§ **What you need to do**:
Set down the first line below and each line after it, ending with the one that holds "<b>Introduction</b>". Pictures do not belong in the copy.
Segment Start: Data supplied
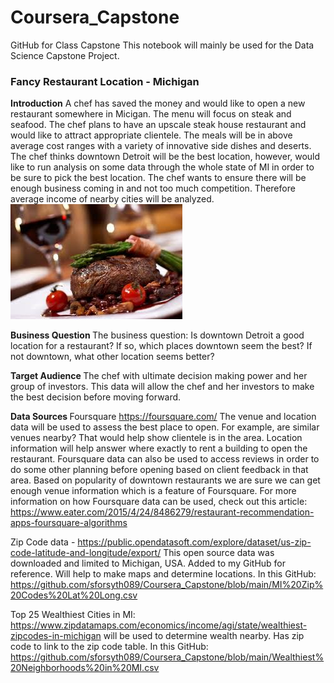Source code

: # Coursera_Capstone
GitHub for Class Capstone
This notebook will mainly be used for the Data Science Capstone Project.

### Fancy Restaurant Location - Michigan

<b>Introduction</b>
A chef has saved the money and would like to open a new restaurant somewhere in Micigan. The menu will focus on steak and seafood. The chef plans to have an upscale steak house restaurant and would like to attract appropriate clientele.  The meals will be in above average cost ranges with a variety of innovative side dishes and deserts. The chef thinks downtown Detroit will be the best location, however, would like to run analysis on some data through the whole state of MI in order to be sure to pick the best location. The chef wants to ensure there will be enough business coming in and not too much competition. Therefore average income of nearby cities will be analyzed.  
![Steak](https://github.com/sforsyth089/Coursera_Capstone/blob/main/fancy%20steak%20picture.jpg)

<b> Business Question </b>
The business question: Is downtown Detroit a good location for a restaurant?  If so, which places downtown seem the best?  If not downtown, what other location seems better?

<b> Target Audience </b>
The chef with ultimate decision making power and her group of investors.  This data will allow the chef and her investors to make the best decision before moving forward.

<b> Data Sources </b> 
Foursquare https://foursquare.com/
The venue and location data will be used to assess the best place to open. For example, are similar venues nearby?  That would help show clientele is in the area.  Location information will help answer where exactly to rent a building to open the restaurant.  Foursquare data can also be used to access reviews in order to do some other planning before opening based on client feedback in that area.  Based on popularity of downtown restaurants we are sure we can get enough venue information which is a feature of Foursquare.  For more information on how Foursquare data can be used, check out this article: https://www.eater.com/2015/4/24/8486279/restaurant-recommendation-apps-foursquare-algorithms

Zip Code data - https://public.opendatasoft.com/explore/dataset/us-zip-code-latitude-and-longitude/export/
This open source data was downloaded and limited to Michigan, USA.  Added to my GitHub for reference. Will help to make maps and determine locations.
In this GitHub: https://github.com/sforsyth089/Coursera_Capstone/blob/main/MI%20Zip%20Codes%20Lat%20Long.csv

Top 25 Wealthiest Cities in MI: https://www.zipdatamaps.com/economics/income/agi/state/wealthiest-zipcodes-in-michigan will be used to determine wealth nearby.  Has zip code to link to the zip code table.
In this GitHub: https://github.com/sforsyth089/Coursera_Capstone/blob/main/Wealthiest%20Neighborhoods%20in%20MI.csv
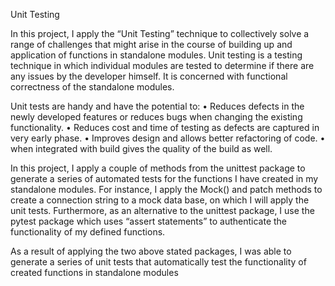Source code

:
Unit Testing

In this project, I apply the “Unit Testing” technique to collectively solve a range of challenges that might arise in the course of building up and application of functions in standalone modules.
Unit testing is a testing technique in which individual modules are tested to determine if there are any issues by the developer himself. It is concerned with functional correctness of the standalone modules.

Unit tests are handy and have the potential to:
•	Reduces defects in the newly developed features or reduces bugs when changing the existing functionality.
•	Reduces cost and time of testing as defects are captured in very early phase.
•	Improves design and allows better refactoring of code.
•	 when integrated with build gives the quality of the build as well.


In this project, I apply a couple of methods from the  unittest package to generate  a series of automated tests for the functions I have created in my standalone modules.  For instance, I apply the Mock() and patch methods to create a connection string to a mock data base, on which I will apply the unit tests. Furthermore, as an alternative to the unittest package, I use the pytest package which uses  “assert statements” to authenticate the functionality of my defined functions.

As a result of applying the two above stated packages, I was able to generate a series of unit tests that automatically test the functionality of created functions in standalone modules
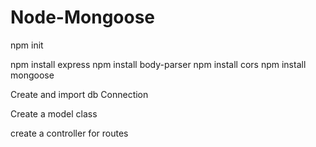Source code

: # Node-Mongoose
npm init

npm install express
npm install body-parser
npm install cors
npm install mongoose

Create and import db Connection

Create a model class

create a controller for routes
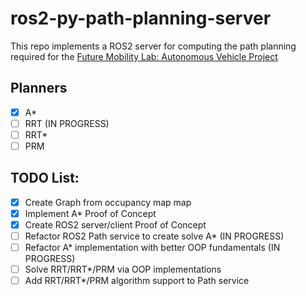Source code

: # ros2-py-path-planning-server 
This repo implements a ROS2 server for computing the path planning required for the [Future Mobility Lab: Autonomous Vehicle Project](https://github.com/GeorgeTMartin/FML_AutonomousCar)


## Planners 

- [x] A* 
- [ ] RRT (IN PROGRESS)
- [ ] RRT*
- [ ] PRM

## TODO List:

- [x] Create Graph from occupancy map map
- [x] Implement A* Proof of Concept 
- [x] Create ROS2 server/client Proof of Concept
- [ ] Refactor ROS2 Path service to create solve A* (IN PROGRESS)
- [ ] Refactor A* implementation with better OOP fundamentals (IN PROGRESS)
- [ ] Solve RRT/RRT*/PRM via OOP implementations 
- [ ] Add RRT/RRT*/PRM algorithm support to Path service

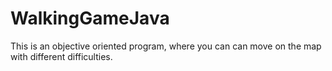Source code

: # WalkingGameJava
This is an objective oriented program, where you can can move on the map with different difficulties. 
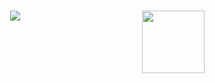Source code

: <h1 align="center">
    <img src="https://readme-typing-svg.herokuapp.com?font=Garamond&weight=700&size=40&pause=1000&color=F7E51A&random=false&width=435&lines=Hello+folk...;Praveen+here..." /><img align="right" src="https://user-images.githubusercontent.com/74038190/214644152-52f47eb3-5e31-4f47-8758-05c9468d5596.gif" height=100 weight=100 />
</h1>
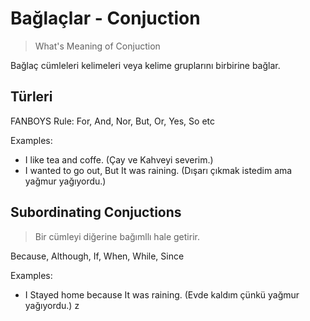 # Bağlaçlar - Conjuction

> What's Meaning of Conjuction

Bağlaç cümleleri kelimeleri veya kelime gruplarını birbirine bağlar.

## Türleri

FANBOYS Rule: For, And, Nor, But, Or, Yes, So etc

Examples:
 - I like tea and coffe.
   (Çay ve Kahveyi severim.)
 - I wanted to go out, But It was raining.
   (Dışarı çıkmak istedim ama yağmur yağıyordu.)

## Subordinating Conjuctions

> Bir cümleyi diğerine bağımllı hale getirir.

Because, Although, If, When, While, Since

Examples:
 - I Stayed home because It was raining.
   (Evde kaldım çünkü yağmur yağıyordu.)
 z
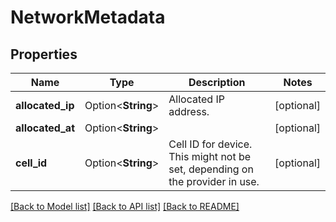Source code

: # NetworkMetadata

## Properties

Name | Type | Description | Notes
------------ | ------------- | ------------- | -------------
**allocated_ip** | Option<**String**> | Allocated IP address. | [optional]
**allocated_at** | Option<**String**> |  | [optional]
**cell_id** | Option<**String**> | Cell ID for device. This might not be set, depending on the provider in use. | [optional]

[[Back to Model list]](../README.md#documentation-for-models) [[Back to API list]](../README.md#documentation-for-api-endpoints) [[Back to README]](../README.md)


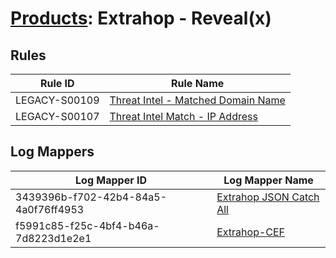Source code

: # [Products](README.md): Extrahop - Reveal(x)

## Rules

|Rule ID|Rule Name|
|----|----|
|LEGACY-S00109|[Threat Intel - Matched Domain Name](../rules/LEGACY-S00109.md)|
|LEGACY-S00107|[Threat Intel Match - IP Address](../rules/LEGACY-S00107.md)|


## Log Mappers

|Log Mapper ID|Log Mapper Name|
|----|----|
|3439396b-f702-42b4-84a5-4a0f76ff4953|[Extrahop JSON Catch All](../mappings/3439396b-f702-42b4-84a5-4a0f76ff4953.md)|
|f5991c85-f25c-4bf4-b46a-7d8223d1e2e1|[Extrahop-CEF](../mappings/f5991c85-f25c-4bf4-b46a-7d8223d1e2e1.md)|


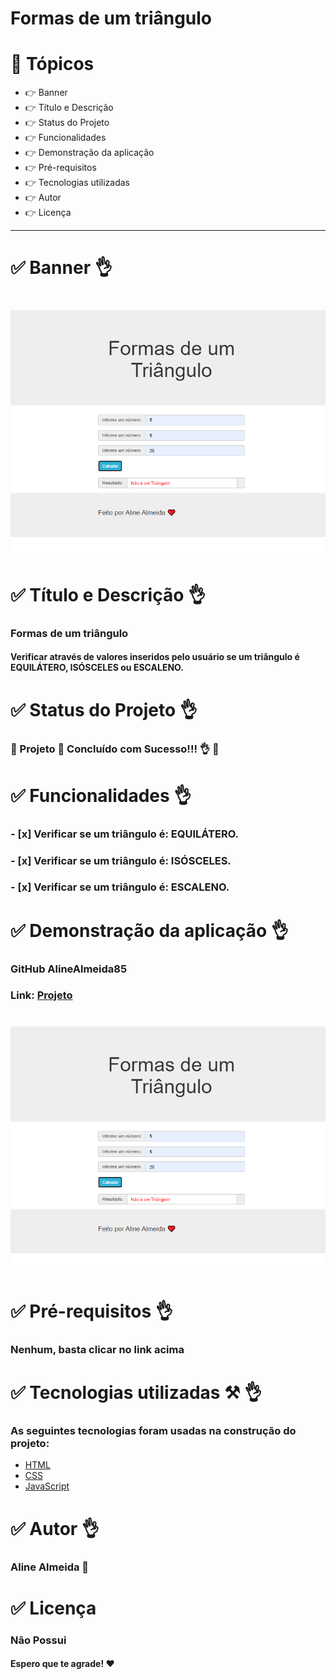 # Formas de um triângulo


# 🏁 Tópicos

 * 👉 Banner
 * 👉 Título e Descrição
 * 👉 Status do Projeto
 * 👉 Funcionalidades
 * 👉 Demonstração da aplicação
 * 👉 Pré-requisitos
 * 👉 Tecnologias utilizadas
 * 👉 Autor
 * 👉 Licença
 
 ____________________________________________________________
# ✅ Banner 👌

<h1 align="center">
  <img alt="banner" title="#banner" src="banner.png"style/>
</h1>

# ✅ Título e Descrição 👌

### Formas de um triângulo

#### Verificar através de valores inseridos pelo usuário se um triângulo é EQUILÁTERO, ISÓSCELES ou ESCALENO. 

# ✅ Status do Projeto 👌

### 🚧 Projeto 🚀 **Concluído com Sucesso!!!** 👌 🚧

# ✅ Funcionalidades 👌

### - [x] Verificar se um triângulo é: EQUILÁTERO.
### - [x] Verificar se um triângulo é: ISÓSCELES.
### - [x] Verificar se um triângulo é: ESCALENO.

# ✅ Demonstração da aplicação 👌

### GitHub AlineAlmeida85

### Link: [Projeto]()

<h1 align="center">
  <img alt="NextLevelWeek" title="#NextLevelWeek" src="banner.png" style/>
</h1>

# ✅ Pré-requisitos 👌

### Nenhum, basta clicar no link acima

# ✅ Tecnologias utilizadas ⚒️ 👌

### As seguintes tecnologias foram usadas na construção do projeto:

- [HTML](https://pt.wikipedia.org/wiki/HTML)
- [CSS](https://pt.wikipedia.org/wiki/Cascading_Style_Sheets)
- [JavaScript](https://www.javascript.com/)

# ✅ Autor 👌

### Aline Almeida 💝

# ✅ Licença

### Não Possui

#### Espero que te agrade! ❤️
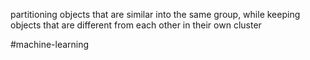 partitioning objects that are similar into the same group, while keeping objects that are different from each other in their own cluster

#machine-learning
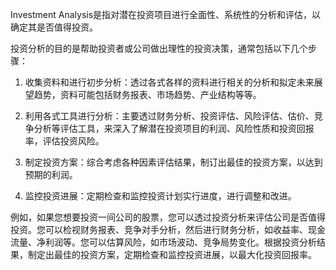 

Investment Analysis是指对潜在投资项目进行全面性、系统性的分析和评估，以确定其是否值得投资。

投资分析的目的是帮助投资者或公司做出理性的投资决策，通常包括以下几个步骤：

1. 收集资料和进行初步分析：透过各式各样的资料进行相关的分析和拟定未来展望趋势，资料可能包括财务报表、市场趋势、产业结构等等。

2. 利用各式工具进行分析：主要透过财务分析、投资评估、风险评估、估价、竞争分析等评估工具，来深入了解潜在投资项目的利润、风险性质和投资回报率，评估投资风险。

3. 制定投资方案：综合考虑各种因素评估结果，制订出最佳的投资方案，以达到预期的利润。

4. 监控投资进展：定期检查和监控投资计划实行进度，进行调整和改进。

例如，如果您想要投资一间公司的股票，您可以透过投资分析来评估公司是否值得投资。您可以检视财务报表、竞争对手分析，然后进行财务分析，如收益率、现金流量、净利润等。您可以估算风险，如市场波动、竞争局势变化。根据投资分析结果，制定出最佳的投资方案，定期检查和监控投资进展，以最大化投资回报率。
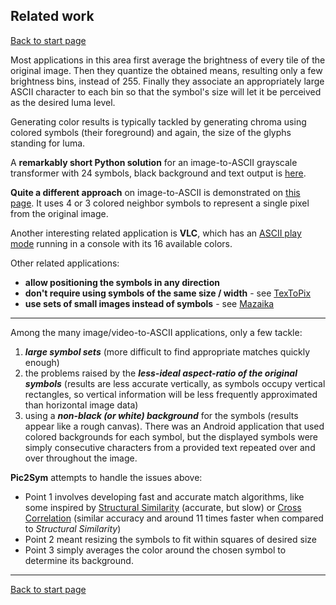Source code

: ## Related work ##
[Back to start page](../../../ReadMe.md)

Most applications in this area first average the brightness of every tile of the original image. Then they quantize the obtained means, resulting only a few brightness bins, instead of 255. Finally they associate an appropriately large ASCII character to each bin so that the symbol&#39;s size will let it be perceived as the desired luma level.

Generating color results is typically tackled by generating chroma using colored symbols (their foreground) and again, the size of the glyphs standing for luma.

A **remarkably short Python solution** for an image\-to\-ASCII grayscale transformer with 24 symbols, black background and text output is [here](https://gist.github.com/cdiener/10491632).

**Quite a different approach** on image\-to\-ASCII is demonstrated on [this page](http://ianparberry.com//art/ascii/color/). It uses 4 or 3 colored neighbor symbols to represent a single pixel from the original image.

Another interesting related application is **VLC**, which has an [ASCII play mode](https://www.youtube.com/watch?v=fuQjDfZ9lV4) running in a console with its 16 available colors.

Other related applications:
- **allow positioning the symbols in any direction**
- **don&#39;t require using symbols of the same size / width** - see [TexToPix](http://www.mazaika.com/textopix.html)
- **use sets of small images instead of symbols** - see [Mazaika](http://www.mazaika.com/mazaika.html)

----------

Among the many image/video\-to\-ASCII applications, only a few tackle:

1.	***large symbol sets*** (more difficult to find appropriate matches quickly enough)
2.	the problems raised by the ***less\-ideal aspect\-ratio of the original symbols*** (results are less accurate vertically, as symbols occupy vertical rectangles, so vertical information will be less frequently approximated than horizontal image data)
3.	using a ***non\-black (or white) background*** for the symbols (results appear like a rough canvas). There was an Android application that used colored backgrounds for each symbol, but the displayed symbols were simply consecutive characters from a provided text repeated over and over throughout the image.

**Pic2Sym** attempts to handle the issues above:

- Point 1 involves developing fast and accurate match algorithms, like some inspired by [Structural Similarity](https://ece.uwaterloo.ca/~z70wang/research/ssim) (accurate, but slow) or [Cross Correlation](https://en.wikipedia.org/wiki/Cross-correlation#Zero-normalized_cross-correlation_(ZNCC)) (similar accuracy and around 11 times faster when compared to *Structural Similarity*)
- Point 2 meant resizing the symbols to fit within squares of desired size
- Point 3 simply averages the color around the chosen symbol to determine its background.


----------

[Back to start page](../../../ReadMe.md)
Segment End: Data supplied
§ **Exercise response**:
Source code

: # Coursera_Capstone
GitHub for Class Capstone
This notebook will mainly be used for the Data Science Capstone Project.

### Fancy Restaurant Location - Michigan

<b>Introduction</b>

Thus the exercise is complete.